___ Text excerpt

There are also some iconographical aspects of the crescendo that does not have to do with the actual size of the figures. Not only do they, according to some writers, become larger and in the historical scenes fewer, but they may also be described as more powerful, more affected. This opinion is open to debate: certainly the effect is not consequently carried out (Fig 1). But even if accepted, this is not necessarily due to any philosophical or theological premises. If we reach the conclusion that aspects of communication were of profound importance for the composition, it will follow that the other aspects were secondary justifications to this necessity. Since the figures were to become larger toward the altar, they were also made stronger and more vigorous. This would mean that the intended viewers-or, rather, the problem of addressing the work to them- not only had an impact on the over-all composition but also came to direct the dramatisation of individual figures.

This possibility lies outside the realm of the iconological system, however. Being restricted, through its very premises, to the literal meaning of art, it has little to offer toward explaining a media-specific phenomenon like the crescendo. Instead it has had a tendency to reduce exctra-iconological aspects to literal and ideological meaning, leaving no room for considerations of other artistic problems. This was recognised already by George Kubler, who objected that "messages that can be conveyed in Meissen porcelain differ from those of large bronze sculpture" and that a change in media means that a message may undergo transformations "which are mistaken for changes in content".(27) And this may very well be the case here.

Communication

An advantage of understanding the crescendo as a way of mediating the work is that it does not demand any specialist, philosophical or theological, learning from the public or the artists-which is not to say that such a learning did not exist. We don't need to find out about any program to know that works of art are usually made to be seen and to make an impact on its spectators-and this is especially true for the forensic humanist culture of the Renaissance. If it can be shown that the crescendo had such a communicative function, this explanation should have priority to explanations that could have been understood only in the abstract and by the very few.

One important problem posed to Michelangelo from the beginning of his work was the division of the chapel by the chancel screen (Fig 6 & 7). Most people visiting the chapel would never pass beyond it, and thus never come close enough to see the paintings by the altar wall-unless some unconventional modifications were done. This is also apparent from Condivi's detailed description of the ceiling. He describes the first scenes, by the altar, correctly but when he comes to The Flood, by the chancel screen, he starts describing them up side down, so that left becomes right and the right hand side becomes left. Probably he took a few steps into the chapel when entering. He made his descriptions of the first histories he saw and then simply turned around to describe the rest of them.(28)

______
___ Given material

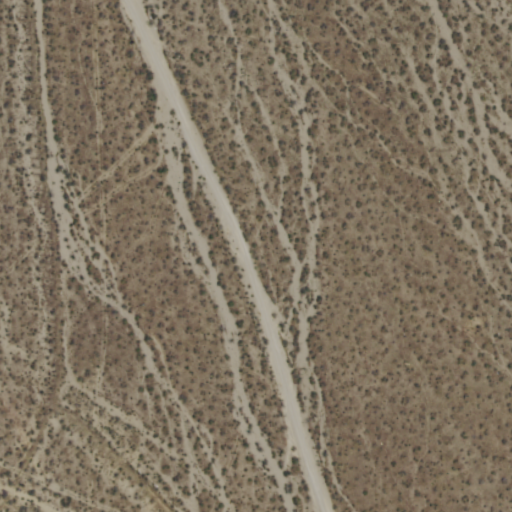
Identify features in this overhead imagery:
road: (237, 250)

______

### Exercises
A: In the excerpt on Michelangelo's ceiling, condense the paragraph beginning "One important problem posed to Michelangelo" into a shorter version that keeps its main facts.
B: Summarize the excerpt on Michelangelo's ceiling in two sentences.
C: In the excerpt on Michelangelo's ceiling, rewrite the stretch from "An advantage of" through "the very few.", replacing "spectators" with "viewers".

### Per-task answers
A: From the start, Michelangelo faced the chancel screen dividing the chapel. Most visitors never went beyond it, so without unconventional modifications they could not get close enough to see the paintings by the altar wall. Condivi's description of the ceiling shows this. He describes the first scenes by the altar correctly, but from The Flood, by the screen, he describes them upside down, reversing left and right. He probably stepped a little way into the chapel, described the first histories he saw, and then turned around to describe the rest.

B: The excerpt suggests that the crescendo, in which the figures become larger toward the altar and, according to some writers, more powerful, may stem from the need to address viewers rather than from philosophical or theological premises, a possibility the iconological system cannot explain because it is restricted to literal meaning. It holds that such a communicative explanation should have priority over abstract ones and identifies the chancel screen, which kept most visitors from coming close enough to see the paintings by the altar wall, as a problem Michelangelo faced from the beginning.

C:
An advantage of understanding the crescendo as a way of mediating the work is that it does not demand any specialist, philosophical or theological, learning from the public or the artists-which is not to say that such a learning did not exist. We don't need to find out about any program to know that works of art are usually made to be seen and to make an impact on its viewers-and this is especially true for the forensic humanist culture of the Renaissance. If it can be shown that the crescendo had such a communicative function, this explanation should have priority to explanations that could have been understood only in the abstract and by the very few.